II.6.1 Metode Recursive PCR Metode recursive PCR merupakan metode PCR sederhana. Proses recursive PCR disarikan pada Gambar II.4. Beberapa oligonukleotida dibuat secara sintetik dan memiliki daerah tumpang tindih pada ujung 3’. Oligonukleotida tersebut merentang urutan basa yang sama dengan gen yang diinginkan. Beberapa oligonukleotida dicampurkan pada reaksi PCR sehingga bagian yang tumpah tindih pada ujung 3’ akan memanjang menghasilkan produk rantai ganda lebih panjang. Proses polimerisasi terjadi berulang sampai panjang gen yang diinginkan tercapai. Selanjutnya gen diamplifikasi dengan menggunakan oligonukleotida yang letaknya paling luar pada ujung 5’. Oligonukleotida tersebut berfungsi juga sebagai primer (Prodromou and Pearl, 1992).

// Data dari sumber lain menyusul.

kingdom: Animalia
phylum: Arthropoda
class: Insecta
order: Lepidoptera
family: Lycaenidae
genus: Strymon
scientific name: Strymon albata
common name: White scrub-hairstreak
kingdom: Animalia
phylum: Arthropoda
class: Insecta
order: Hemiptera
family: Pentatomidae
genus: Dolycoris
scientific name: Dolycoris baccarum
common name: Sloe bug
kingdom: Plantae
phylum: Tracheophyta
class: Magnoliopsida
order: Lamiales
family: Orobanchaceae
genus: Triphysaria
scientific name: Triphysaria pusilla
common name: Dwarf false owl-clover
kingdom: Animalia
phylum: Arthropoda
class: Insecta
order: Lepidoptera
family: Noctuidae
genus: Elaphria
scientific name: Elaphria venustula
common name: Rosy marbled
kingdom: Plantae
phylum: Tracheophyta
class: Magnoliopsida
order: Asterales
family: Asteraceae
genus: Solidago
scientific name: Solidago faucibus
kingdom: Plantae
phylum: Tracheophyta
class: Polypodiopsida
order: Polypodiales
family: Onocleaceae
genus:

Gambar II.4 Prinsip metode Recursive PCR (Prodromou and Pearl, 1992)
II.6.2 Metode Thermodynamically Balanced Inside-Out Thermodinamically Balanced Inside-Out (TBIO) merupakan suatu metode sintesis gen secara in vitro. Metode TBIO memiliki persamaan dengan metode recursive PCR dalam hal penggunaan oligonukleotida sebagai cetakan DNA, namun memiliki perbedaan dalam
11 hal arah sitesis. Metode TBIO membutuhkan primer-primer berupa oligonukleotida yang memiliki daerah rantai sense yang tumpang tindih dan mengkode setengah dari urutan basa gen pada ujung 5’ serta daerah rantai antisense yang tumpang tindih dan mengkode setengah dari urutan basa gen pada ujung 3’ (Gao et al., 2003). Proses diinisiasi oleh fragmen bagian tengah (Gambar II.5).
Gambar II.5 Prinsip Metode TBIO (Gao et al, 2003)
Sintesis gen berlangsung dari arah dalam menuju arah luar dan terjadi secara bertahap, dimana hanya oligonukleotida hasil polimerisasi dengan urutan benar yang menempel dengan pasangan oligonukleotida selanjutnya sampai terbentuk gen yang diharapkan. Oligonukleotida memiliki konsentrasi berbeda yang dibuat bertingkat dimana konsentrasi terendah adalah pasangan oligonukleotida terdalam dan konsentrasi tertinggi adalah pasangan oligonukleotida terluar. Keuntungan metode TBIO adalah spesifisitas produk akhir dibandingkan dengan produk akhir yang dihasilkan metode recursive PCR karena pasangan oligonukleotida hanya menempel setelah proses polimerisasi pasangan oligonukleotida yang lebih dalam selesai (Gao et al., 2003).